Hospital emergency room patient sign-in logs were deemed discoverable in Big Sun Healthcare Systems, Inc. v. Prescott, 582 So.2d 756 (Fla. 5th DCA 1991). There, the court reasoned that the sign-in logs contain limited information, and patients can have no reasonable expectation of privacy with respect to the logs, because every patient who signs in can view the names of the patients who had signed previously. We consider Prescott distinguishable, in that, unlike the instant case, the Prescott ruling concerned hospital records which, by statute, *455 were subject to limited disclosure,[2] and which the hospital initially produced voluntarily, albeit with patient names excised. In contrast, this case concerns the sign-in logs from a physician's private office, which the physician was ordered to reproduce by referring to his patient appointment book. We conclude the nonparty patients of a private physician have a privacy interest in not having their names revealed to a plaintiff in a medical malpractice action. Moreover, the names of petitioner's patients who are not parties to this action can have no relevance to the issues in this case, i.e., whether petitioner obtained informed consent from Deborah Lipman, and whether he deviated from the community standard of care in his treatment of Ms. Lipman.

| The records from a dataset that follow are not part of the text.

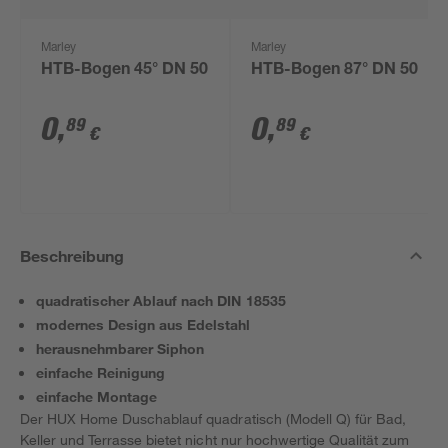
Marley
Marley
HTB-Bogen 45° DN 50
HTB-Bogen 87° DN 50
0
,
0
,
89
89
€
€
Beschreibung
quadratischer Ablauf nach DIN 18535
modernes Design aus Edelstahl
herausnehmbarer Siphon
einfache Reinigung
einfache Montage
Der HUX Home Duschablauf quadratisch (Modell Q) für Bad,
Keller und Terrasse bietet nicht nur hochwertige Qualität zum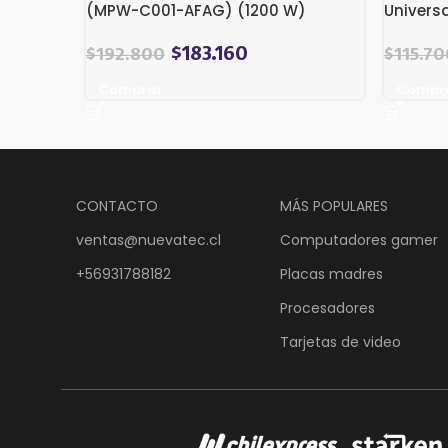
(MPW-C001-AFAG) (1200 W)
Univers
$
183.160
$
192.800
$
115.70
Comprar
Compr
CONTACTO
MÁS POPULARES
ventas@nuevatec.cl
Computadores gamer
+56931788182
Placas madres
Procesadores
Tarjetas de video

Disclosure of these patients' names would violate the privacy interests of nonparty patients, and would cause irreparable injury to petitioner's professional reputation, which harm cannot be remedied by an appeal.

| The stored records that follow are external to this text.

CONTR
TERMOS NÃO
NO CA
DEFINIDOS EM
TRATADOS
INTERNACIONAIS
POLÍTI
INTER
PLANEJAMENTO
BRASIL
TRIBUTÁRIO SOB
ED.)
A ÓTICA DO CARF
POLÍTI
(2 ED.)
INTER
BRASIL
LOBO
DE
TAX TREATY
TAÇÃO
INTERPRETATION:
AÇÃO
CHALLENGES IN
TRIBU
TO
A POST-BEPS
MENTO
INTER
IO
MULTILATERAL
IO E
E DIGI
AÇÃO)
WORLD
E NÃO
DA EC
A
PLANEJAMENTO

Accordingly, we grant the petition for writ of common law certiorari, and quash the order compelling reproduction of petitioner's patient sign-in sheets for March 5, 1991, and March 7, 1991.

WRIT OF CERTIORARI GRANTED; ORDER QUASHED.

WEBSTER, J., concurs.

ZEHMER, C.J., dissents with opinion.

ZEHMER, Chief Judge (dissenting).

I would deny the petition for writ of certiorari. The order under review only requires disclosure of names that appear on the "sign in" log in the doctor's office. This information was apparently open and available for inspection by all persons who signed in at the doctor's office on a given day. Therefore, this information does not implicate the privacy interests of the patients who signed the log, as each patient necessarily had to sign it with knowledge that other persons coming to the office could and would see the names of all patients on the log. See Big Sun Healthcare Systems, Inc. v. Prescott, 582 So.2d 756 (Fla. 5th DCA 1991). The "sign in" log is not the same as the doctor's appointment book, which usually is confidential and not available for inspection by other patients.